## [PAGE EXTRACT]
┌──
Intricately folded leaflet saves drug company time, money and labor
William MakelyWilliam Makely
Pharmaceutical products present a variety of special handling challenges, ranging from maintaining sterile packaging conditions to ensuring that the finished package contains what it says it does. Rosemont Pharmaceutical met one such challenge with a unique leaflet.
Government regulations mandate that certain prescription medications - including those containing hormones, like Rosemont's medroxyprogesterone acetate tablets - be accompanied by specific information for both the pharmacist and the patient taking it. Rules also concern the readability of these leaflets.
For years, Rosemont used two leaflets: one for consumers, placed inside the bottle, and one for pharmacists, tipped onto the bottle cap. As the use of bar coding became more prevalent (and convenient) as a way to confirm that the proper information was included with each package, it was obvious that the consumer instructions could not remain inside the bottle, with verification being so labor intensive. Rosemont asked its leaflet supplier Mini Graphics: Can we produce a single, perforated leaflet that could be applied to the cap, to be separated later by the pharmacist into patient inserts?
Worse Case Scenario
Here was the challenge: The required information for the pharmacist alone takes up 10 pages of double-spaced text on a computer. The consumer information fills another page. Since Rosemont supplies the tablets to pharmacists in bulk in 50-, 100- and 250-count bottles, at standard dosage, a pharmacist can dispense as many as nine consumer prescriptions from the largest bottle size.
└──
## [STUDY MATERIAL]
┌──
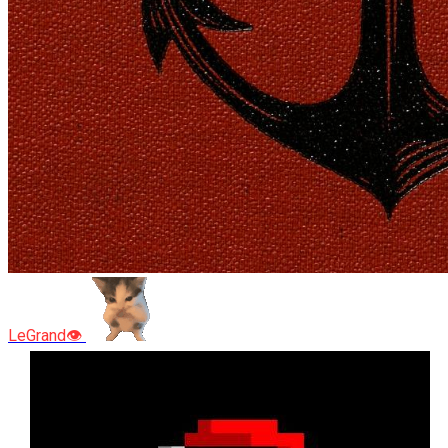
LeGrand👁️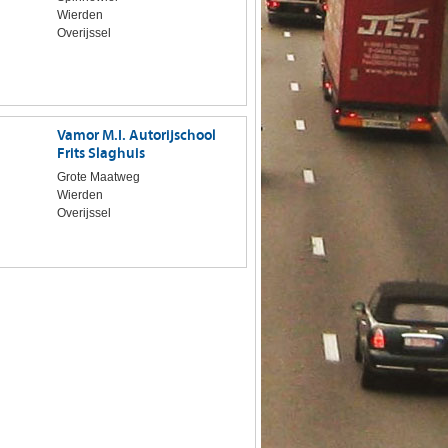
Wierden
Overijssel
Vamor M.I. Autorijschool
Frits Slaghuis
Grote Maatweg
Wierden
Overijssel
└──
## [TASK BRIEF]
Write what follows the last sentence of the article about Rosemont Pharmaceutical's perforated leaflet, keeping to its subject and tone.

## [EXERCISE ANSWER]
To make a single leaflet practical, it would have to be printed with the patient information nine times (the eventual number was 10, since the inserts laid out in double rows), which is equivalent to another 10 pages of text.
Given the limitations on type size, leading and more, a sheet containing 107 square inches of 30-pound Pharmaceutical Mylite paper would have to be folded down into a leaflet measuring 1 1/8 inches square that could be handled by line-speed equipment for tipping.
As a small specialty printer dedicated to pharmaceutical labels and inserts, Mini Graphics was familiar with the informational leaflet requirements. As a supplier to Rosemont, it knew the company's equipment. The challenge was to solve the intricacies of the fold. The solution came through the time-honored practice of educated trial and error.
Today, leaflets are printed and perforated by Mini Graphics, cut on a guillotine knife trimmer and folded. A spot of glue in the last fold holds the leaflet closed through production and shipping. Leaflets are delivered to Rosemont in sleeves, ready for loading into the rotary pick-and-place machine from MGS Machine that tips them on.
Results of the changeover - introduced in January 1998 - are positive. Eliminating hand insertion of the consumer leaflet has increased line speed and reduced labor costs (total cost comparisons will not be run until the line has been in operation for a while). The new external leaflet is topped by a bar code so Rosemont can electronically verify that the proper information is accompanying the medication being packaged.
Less immediate but equally valuable gains are in the area of receiving the leaflets. Having the single leaflet means less receiving and material handling effort, less quality assurance verification time, less inventory record-keeping time and less storage space.